If we then take the point of view of trying to identify this representation among the representations of G, we are naturally led to remark that it is defined as a subrepresentation of the permutation representation of G acting on the roots
$latex F=\bigoplus_{1\leq i\leq d}{\mathbf{C}\cdot [\alpha_i]},\text{ with } \sigma([\alpha_i])=[\sigma(\alpha_i)],$
which, as a representation, doesn’t depend on the particular polynomial (and its roots), but only on the group G, as a transitive permutation group acting on d objects.
So, for any particular transitive group G acting on d objects, one can construct the representation F, decompose it into sums of irreducibles πi (this is a problem of group theory), and then it follows that R can only be isomorphic to a direct sum of those representations occuring in R, with multiplicities at most equal to that in F: if
$latex F\simeq n_1\pi_1\oplus\cdots \oplus n_k\pi_k,\ \text{ with } n_i\geq 1,$
then R can only be of the form
$latex R\simeq m_1\pi_1\oplus\cdots \oplus m_k\pi_k,\ \text{ with }\ 0\leq m_i\leq n_i.$
Then one can look at each possibility in turn, and try to see which ones can actually occur as relations of roots of a polynomial.
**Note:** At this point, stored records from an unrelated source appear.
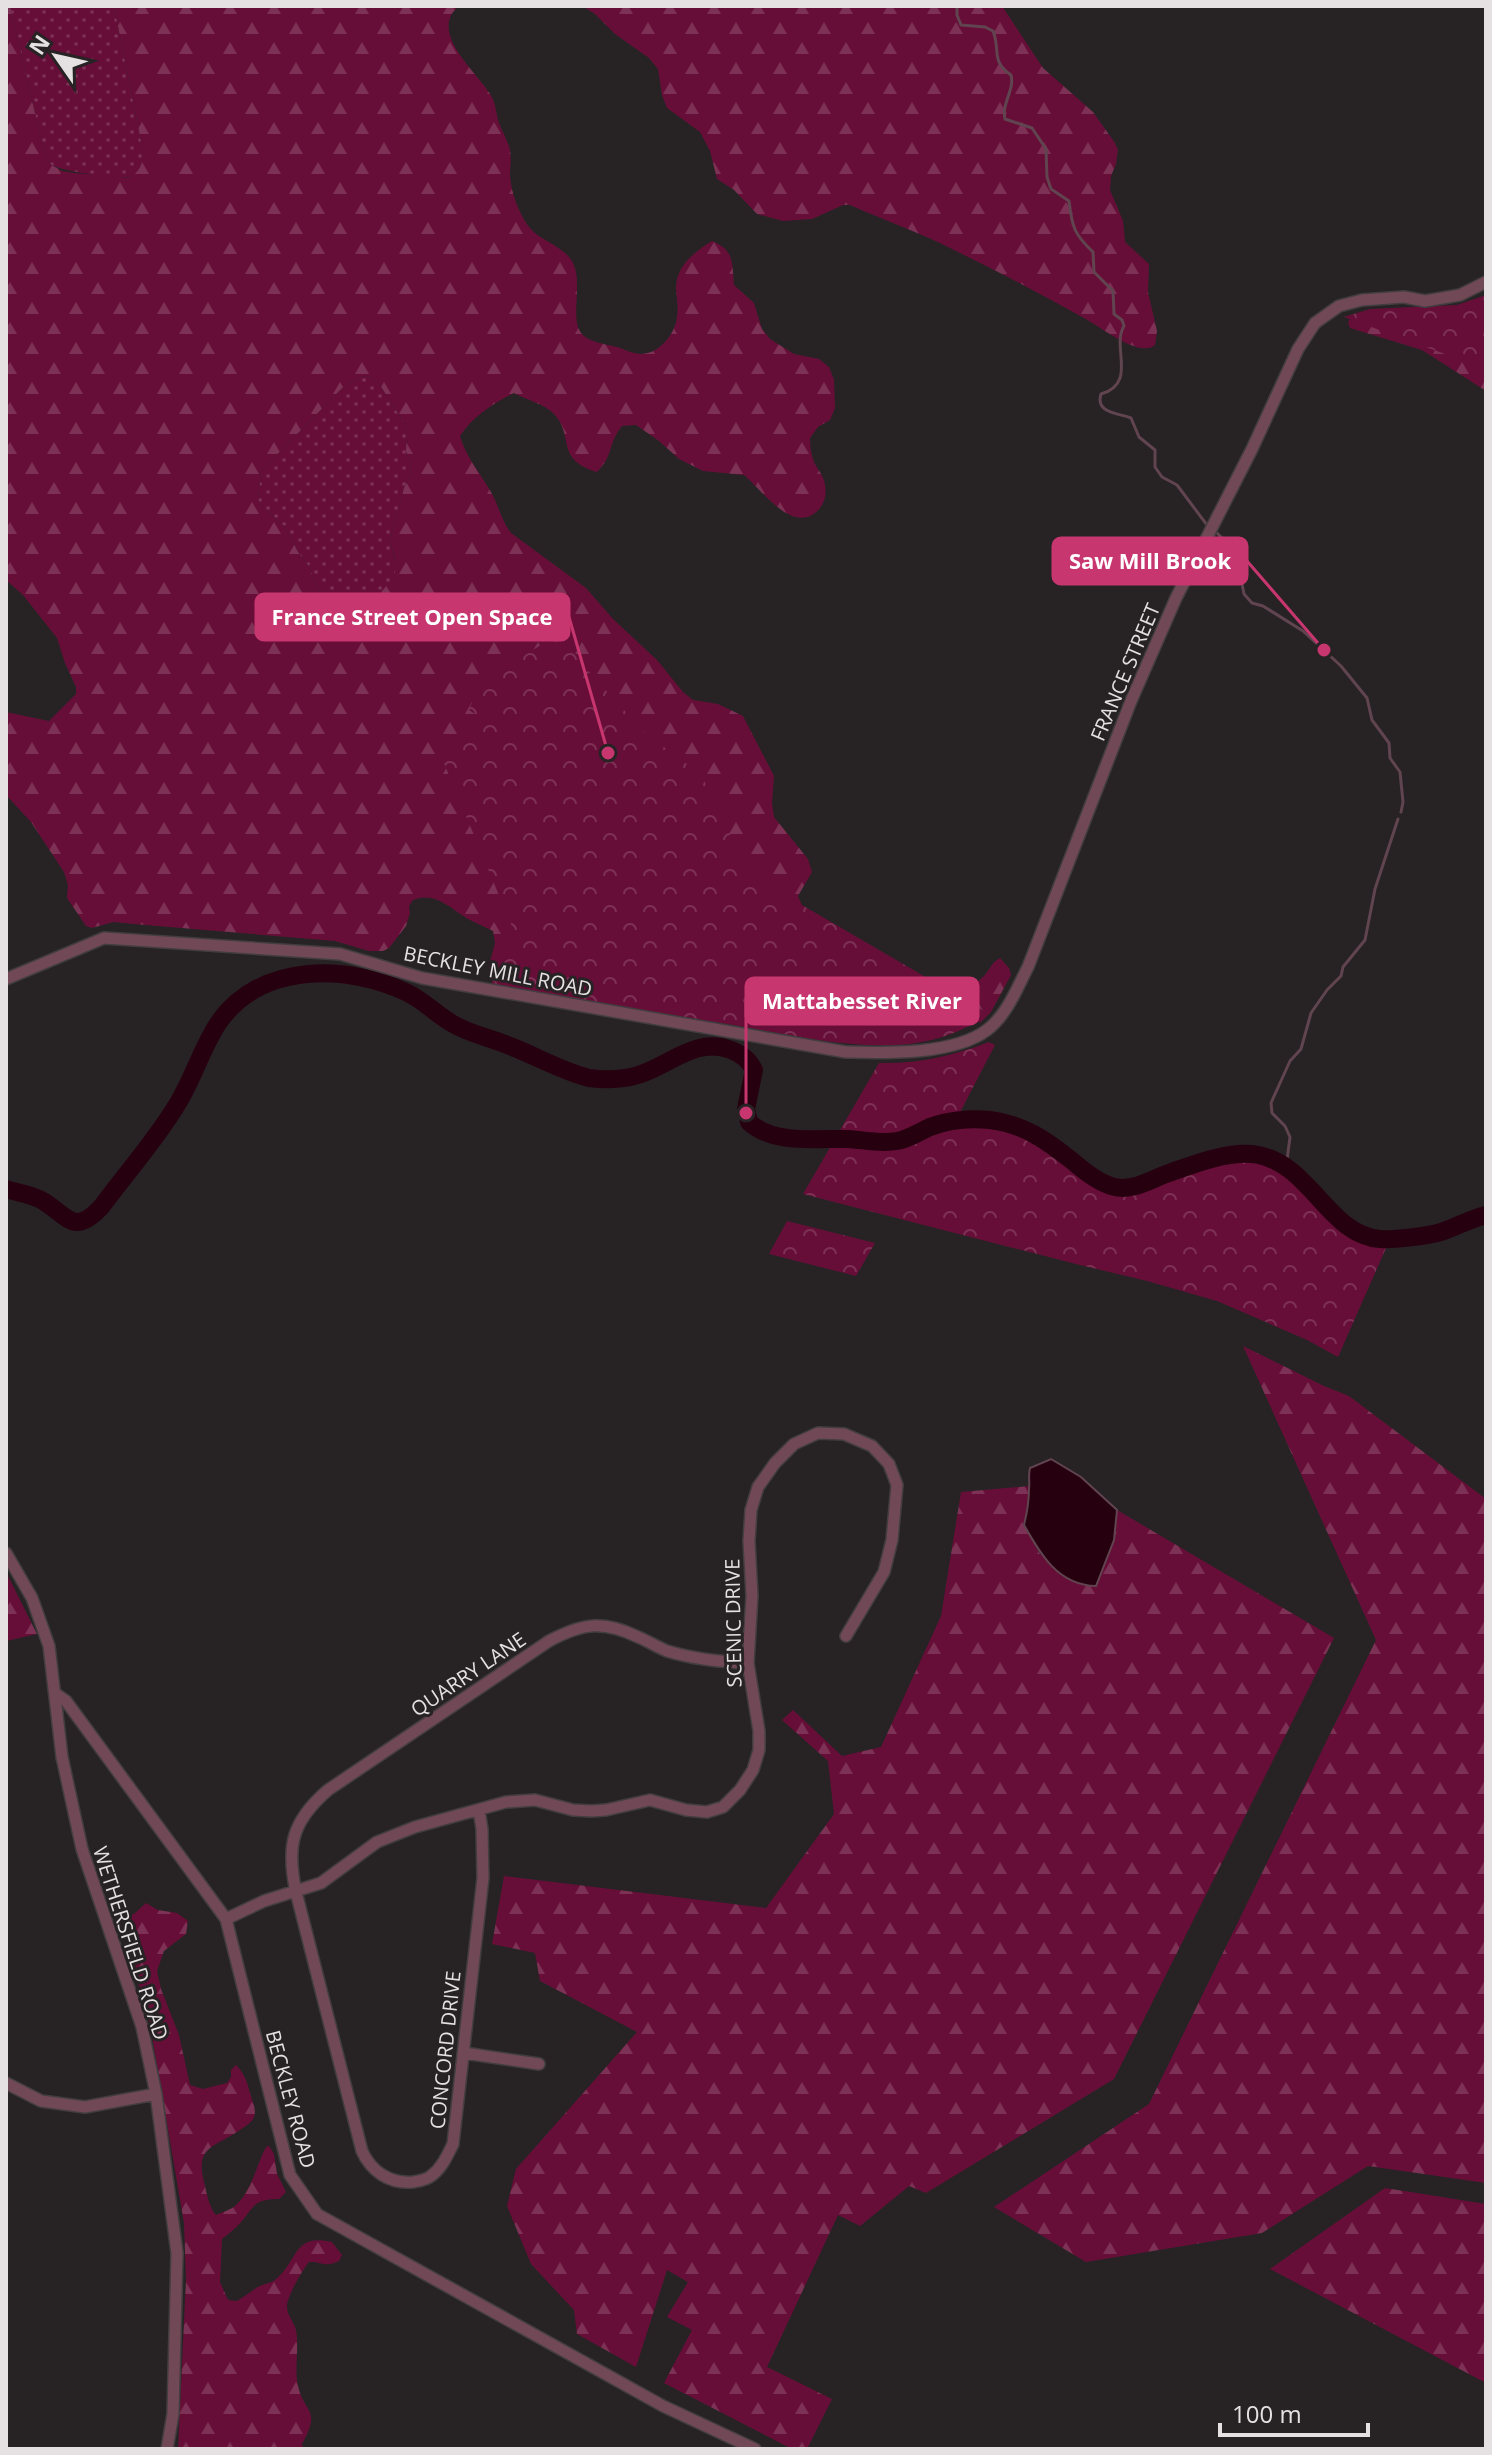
<svg xmlns="http://www.w3.org/2000/svg" width="1492" height="2455" viewBox="0 0 1492 2455" font-family="'Open Sans',sans-serif">
	<style>
		.grass { fill: url(#grass-dots) }
		.forest { fill: url(#forest-firs); fill-rule: evenodd }
		.park { fill: url(#park-crowns) }
		.water { fill: #270010; stroke: #60444f; stroke-width: 2 }
		.lines { fill: none; stroke-linecap: round; stroke-linejoin: round }
		.stream { stroke: #60444f; stroke-width: 3 }
		.river { stroke: #270010; stroke-width: 18 }
		.minor-casing { stroke: #423d3f; stroke-width: 14 }
		.minor { stroke: #714856; stroke-width: 11 }
		.labels { text-anchor: middle; dominant-baseline: central; stroke-width: 6; stroke-linejoin: round; paint-order: stroke }
		.street-label { font-size: 20px; fill: #e5e1e2; stroke: #272224 }
		.leader { fill: none; stroke: #c7366f; stroke-width: 3 }
		.callout-dot { fill: #c7366f; stroke: #272224; stroke-width: 3 }
		.callout { fill: #c7366f; stroke: #c7366f; stroke-width: 3 }
		.callout-label { font-size: 22px; text-anchor: middle; font-weight: bold; fill: #fff }
	</style>
	<defs>
		<pattern id="grass-dots" width="8" height="8" patternUnits="userSpaceOnUse" patternTransform="scale(2)"><rect width="8" height="8" fill="#670e38"/><path d="M2 2h.1M6 6h.1" fill="none" stroke="#7d3154" stroke-width="1.8" stroke-linecap="round"/></pattern>
		<pattern id="forest-firs" width="22" height="20" patternUnits="userSpaceOnUse" patternTransform="scale(2)"><rect width="22" height="20" fill="#670e38"/><path d="M5 1l3.5 6h-7zM16 11l3.5 6h-7z" fill="#7d3154"/></pattern>
		<pattern id="park-crowns" width="20" height="18" patternUnits="userSpaceOnUse" patternTransform="scale(2)"><rect width="20" height="18" fill="#670e38"/><path d="M2 6a3 3 0 1 1 6 0M12 15a3 3 0 1 1 6 0" fill="none" stroke="#7d3154"/></pattern>
	</defs>
	<rect width="100%" height="100%" fill="#272224"/>
	<!-- grass -->
	<path class="grass" d="M10,6H114L143,151C143,161 141,173 130,177C121,180 59,171 50,164L41,139Z
		M367,376L378,382L405,424L407,431L406,451L411,464L410,477L404,488L390,540L395,561V575L380,595L334,608L323,601L310,568L298,552L285,527L261,505L258,499L261,471L342,388L360,377Z"/>
	<!-- forest -->
	<path class="forest" d="M6,6H10L41,139L50,164L62,171L75,173L128,178C140,173 143,163 143,151L114,6H459C427,32 478,73 490,94C496,102 496,114 499,123C502,131 506,138 509,146C512,155 510,166 510,176C511,192 519,214 529,227C540,241 563,246 572,261C585,284 567,322 584,336C591,342 604,344 613,346C623,348 631,354 642,354C660,353 675,334 677,317C680,299 671,288 681,269C687,258 702,247 712,241C735,250 732,264 734,285L754,303L762,329L770,339L794,354L819,359L829,367L834,380L835,408L830,420L818,427L810,438C810,447 811,454 814,462C818,470 824,476 825,485C827,496 824,506 815,513C790,532 761,489 744,475L703,471L679,459L659,441L636,425L622,426C608,443 614,455 597,472C554,459 575,436 554,414C545,404 526,400 514,393C494,403 472,417 460,436C466,457 480,473 491,492C499,506 501,520 511,533L586,588L613,619L657,660L683,692L693,700L718,704L743,716L774,776L772,803L774,817L808,859L812,872L798,896L803,908L941,993C955,992 972,988 983,977C990,970 991,963 1000,958L1009,968L1011,975L991,1012L981,1022L926,1031L493,974L488,969L495,943L493,931C485,927 476,923 468,919C450,908 435,891 413,900L409,906L410,913L406,926L389,948L383,951H369L335,941L134,924L113,922L92,928L86,926L67,898L68,885L64,872L58,863L31,822L6,795V712L49,721L76,694V687L65,663L57,638L23,595L6,580ZM367,376L378,382L405,424L407,431L406,451L411,464L410,477L404,488L390,540L395,560V575L379,595L334,608L323,601L310,568L298,552L285,527L261,505L258,499L261,471L342,388L360,377Z
		M575,6H1002L1043,68L1093,112L1115,143L1118,150L1116,164L1111,176L1110,190L1123,221L1125,242L1149,264L1148,292L1157,331L1155,345C1138,358 1101,327 1084,318C1043,295 1001,273 958,252C924,234 886,221 850,205H843L812,219L783,221L757,214L734,190L717,179L710,151L700,132L667,108L662,95L658,69L649,58L615,34L595,14L584,7Z
		M1486,305V391L1422,350L1350,328L1348,322L1352,317L1436,315Z
		M1243,1346L1324,1386L1349,1396L1486,1499V2183L1368,2166L1262,2233L1086,2262L994,2207L1149,2104L1376,1640Z
		M1030,1486L1024,1525L1040,1554L1096,1586L1114,1540L1117,1510L1334,1638L1114,2079L926,2193L909,2186L860,2226L838,2215L767,2367L832,2399L807,2449H792L664,2383L692,2330L667,2317L688,2282L667,2270L636,2367L577,2334L574,2310L531,2264L507,2206L516,2169L637,2032L540,1981L535,1953L492,1944L504,1876L766,1908L834,1814L828,1761L782,1720L793,1710L842,1756L881,1747L941,1616L961,1492Z
		M6,1572L37,1634L6,1641Z
		M146,1903L158,1910L177,1913L188,1921L186,1934L164,1951L157,1971L161,1989L179,2035L190,2085L203,2089L227,2083L231,2077V2070L236,2065C244,2073 247,2081 250,2093C252,2100 257,2110 254,2117C252,2123 245,2126 240,2130C212,2149 194,2146 205,2186C207,2195 210,2209 216,2215C222,2212 230,2210 235,2206C252,2191 256,2166 266,2147L269,2146L274,2154L277,2174L286,2192L279,2199C255,2199 255,2205 242,2221C236,2228 229,2233 222,2239L220,2282L228,2300L237,2301C244,2297 251,2291 258,2287C263,2284 271,2283 275,2280C299,2261 292,2233 332,2242L342,2255L339,2261C325,2268 321,2261 309,2262C303,2269 286,2298 287,2307C287,2315 294,2322 296,2330C299,2347 295,2364 297,2380C302,2415 323,2406 302,2444L303,2449H178L186,2280L184,2223L150,2024L121,1922L123,1917L134,1914Z
		M1385,2188L1486,2204V2383L1270,2269Z"/>
	<!-- park -->
	<path class="park" d="M1486,295V369L1344,317L1370,309L1457,305Z
		M562,632L581,663L645,733L699,773L717,802L739,856L754,877L989,1014C964,1031 940,1040 910,1044C852,1050 790,1035 733,1025C653,1012 572,999 491,985L509,934L513,929L441,756L486,721L469,710L476,693L528,653Z
		M989,1042L995,1045L955,1122C1005,1115 1035,1130 1072,1161C1086,1172 1101,1186 1119,1188C1132,1189 1143,1183 1154,1178C1190,1164 1241,1143 1278,1163C1318,1185 1339,1241 1390,1239L1338,1357L1307,1340L1217,1301L1147,1281L1076,1264L803,1194L879,1063C917,1064 953,1056 989,1042Z
		M787,1221L875,1243L856,1276L769,1254Z"/>
	<!-- water -->
	<path class="water" d="M1051,1459L1081,1477L1117,1510L1114,1540L1096,1586C1058,1585 1041,1555 1024,1525C1027,1513 1029,1501 1029,1489C1030,1481 1028,1476 1030,1468Z"/>
	<g class="lines">
		<!-- stream -->
		<path class="stream" d="M957,6V15L961,25L985,27L993,31C1001,51 990,60 1011,75C1015,90 1001,104 1005,119L1032,128L1046,149L1047,177L1051,189L1069,201C1072,227 1074,234 1093,252L1094,272L1113,291L1114,314L1122,320L1124,326C1111,347 1138,383 1101,394C1095,413 1118,413 1131,418L1139,437L1155,450V467L1162,477L1177,485L1207,525
			M1217,533L1228,544L1239,568L1244,594L1252,603L1263,606L1303,631L1341,666L1367,698L1372,720L1389,743L1390,758L1400,772L1403,802L1401,812
			M1286,1168L1290,1137L1285,1126L1272,1113L1271,1103L1290,1061L1301,1049L1311,1013L1327,990L1341,976L1343,967L1365,940L1375,889L1398,819"/>
		<!-- river -->
		<path class="river" d="M6,1189C18,1193 32,1194 43,1201C68,1216 74,1237 102,1206C127,1172 156,1140 178,1103C194,1077 202,1047 219,1022C261,962 348,964 408,993C424,1001 437,1015 453,1024C470,1034 491,1038 510,1046C536,1056 561,1071 589,1078C605,1080 622,1080 638,1075C669,1066 696,1036 731,1050C742,1054 749,1060 754,1070L746,1109L749,1122C773,1145 818,1138 848,1139C864,1140 881,1144 897,1141C909,1139 919,1132 930,1127C948,1120 971,1118 990,1120C1023,1124 1046,1140 1071,1160C1083,1170 1096,1181 1111,1186C1131,1193 1151,1179 1169,1173C1194,1164 1225,1152 1252,1154C1310,1160 1327,1235 1380,1239C1393,1240 1429,1236 1441,1232C1456,1227 1470,1219 1486,1215"/>
		<!-- minor casing -->
		<g class="minor-casing">
			<path id="minor" d="M6,979L104,938L340,954L422,978L846,1052C886,1053 954,1055 987,1030C1007,1015 1017,988 1028,967L1131,701L1176,598L1252,449L1298,349L1315,323L1339,306L1362,300L1404,297L1425,301L1460,295L1486,282
				M6,1553L32,1598L49,1646L62,1757L82,1849L142,2027L156,2094L177,2253L173,2414L167,2449
				M56,1694L66,1701L226,1919L290,2175L317,2214L663,2406L755,2449
				M479,1810L482,1829L483,1878L453,2144C447,2156 442,2168 431,2176C426,2180 419,2181 413,2182C389,2184 371,2171 362,2151L296,1892C286,1846 292,1821 328,1790L549,1641C583,1623 603,1620 638,1637C648,1641 657,1647 667,1651C693,1659 721,1662 748,1663
				M226,1919L264,1901L321,1883L377,1842L415,1827L506,1802L535,1800L573,1810L591,1811L606,1810L650,1800L686,1810L707,1812L723,1807L740,1790L753,1770L759,1750V1731L748,1663L752,1596L749,1541L751,1510L758,1487L775,1463L794,1444L818,1433L844,1434L872,1446L889,1464L897,1485L892,1540L884,1572L846,1636
				M464,2053L539,2064
				M6,2083L41,2101L85,2107L156,2094"/>
		</g>
		<!-- minor -->
		<use href="#minor" class="minor"/>
	</g>
	<g class="labels">
		<!-- street labels -->
		<g class="street-label">
			<text transform="translate(1125 672) rotate(-67)">FRANCE STREET</text>
			<text transform="translate(498 971) rotate(11)">BECKLEY MILL ROAD</text>
			<text transform="translate(733 1623) rotate(-91)">SCENIC DRIVE</text>
			<text transform="translate(468 1674) rotate(-34)">QUARRY LANE</text>
			<text transform="translate(131 1943) rotate(72)">WETHERSFIELD ROAD</text>
			<text transform="translate(445 2050) rotate(-84)">CONCORD DRIVE</text>
			<text transform="translate(291 2099) rotate(75)">BECKLEY ROAD</text>
		</g>
	</g>
	<!-- callouts -->
	<path class="leader" d="M1324 650L1247 561M608 753L569 617M746 1113L746 1001"/>
	<g class="callout-dot">
		<circle cx="1324" cy="650" r="8"/>
		<circle cx="608" cy="753" r="8"/>
		<circle cx="746" cy="1113" r="8"/>
	</g>
	<g class="callout">
		<rect x="1053" y="538" width="194" height="46" rx="8"/>
		<rect x="256" y="594" width="313" height="46" rx="8"/>
		<rect x="746" y="978" width="232" height="46" rx="8"/>
	</g>
	<g class="callout-label">
		<text x="1150" y="569">Saw Mill Brook</text>
		<text x="412" y="625">France Street Open Space</text>
		<text x="862" y="1009">Mattabesset River</text>
	</g>
	<!-- border -->
	<rect width="1492" height="2455" fill="none" stroke="#e5e1e2" stroke-width="16"/>
	<!-- north arrow -->
	<g transform="translate(56 56) rotate(304)" stroke="#272224" stroke-width="6" paint-order="stroke">
	<path d="M0-6L14 30L0 20L-14 30Z" fill="#e5e1e2"/>
	<text y="-12" font-size="22" font-weight="bold" text-anchor="middle" fill="#e5e1e2">N</text>
	</g>
	<!-- scale -->
	<path d="M1220 2423v12h148v-12" fill="none" stroke="#e5e1e2" stroke-width="4"/>
	<text x="1232" y="2423" font-size="24" fill="#e5e1e2" stroke="#272224" stroke-width="6" paint-order="stroke">100 m</text>
</svg>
This is clearly easiest if F has few summands, particularly if there is no multiplicity (i.e., if each ni is 1), for then the subspace corresponding to a summand that occurs in R must be equal to that in F, which is itself uniquely determined.
[If there is multiplicity, say n1=2, then in the π1-isotypic component F1 in F, there are infinitely many subspaces isomorphic to π1, with multiplicity one, for instance
$latex V_{\lambda}=\{(v,\lambda v)\,\mid\,v\in V\}$
for each (fixed) scalar λ, where V is a fixed subspace of F1, G stable and isomorphic to π1 under this action. Each of these subspaces can lead to different relations.]
In the case of the symmetric group, the decomposition of the natural permutation representation is well-known:
$latex F=\mathbb{1}\oplus \pi$
where 1 is the subspace generated by
$latex [\alpha_1]+\cdots +[\alpha_d]$
while the complement subspace
$latex \pi=\{(\lambda_1,\ldots,\lambda_d)\,\mid\, \sum_{i}{\lambda_i}=0\}$
is irreducible. Then, 1 is in R precisely when the sum of the roots is zero (and we already know that this possibility can occur), and π can not be (contained in) a relation module, because in particular
$latex (1,-1,0,\ldots,0)\in \pi$
which leads (as before, but now in full generality) to the absurd relation
$latex \alpha_1=\alpha_2.$
In my paper on relations between zeros of zeta functions over finite fields, I applied this method to understand the possible additive relations (and the multiplicative ones, using the same technique with the module of multiplicative relations instead of R) when the Galois group is the Weyl group of Sp(2g). Here also the situation was simple, with three summands in F, each with multiplicity 1.
In fact, experimenting with Magma, I can see that most transitive permutation groups of small degree seem to have the property of not having multiplicity in the permutation representation. The first counter-example is the symmetric group S3, acting on itself by multiplication (there is no multiplicity in the natural action on three letters); indeed, if G acts on itself by multiplication, the permutation representation is isomorphic to the regular representation, and each irreducible occurs with multiplicity equal to its dimension, so such a transitive action always has multiplicity if the group is non-abelian. But most transitive groups are given with an action on a smaller set, and one finds that among the 173 non-trivial transitive groups of degree at most 11, only 5 exhibit some multiplicity. (Note that it is not clear at all if this impression can be quantified precisely).
This type of problem has been investigated a lot by K. Girstmair, and this paper of his (in Acta Arithmetica, 1999) is probably the most complete introduction to the subject.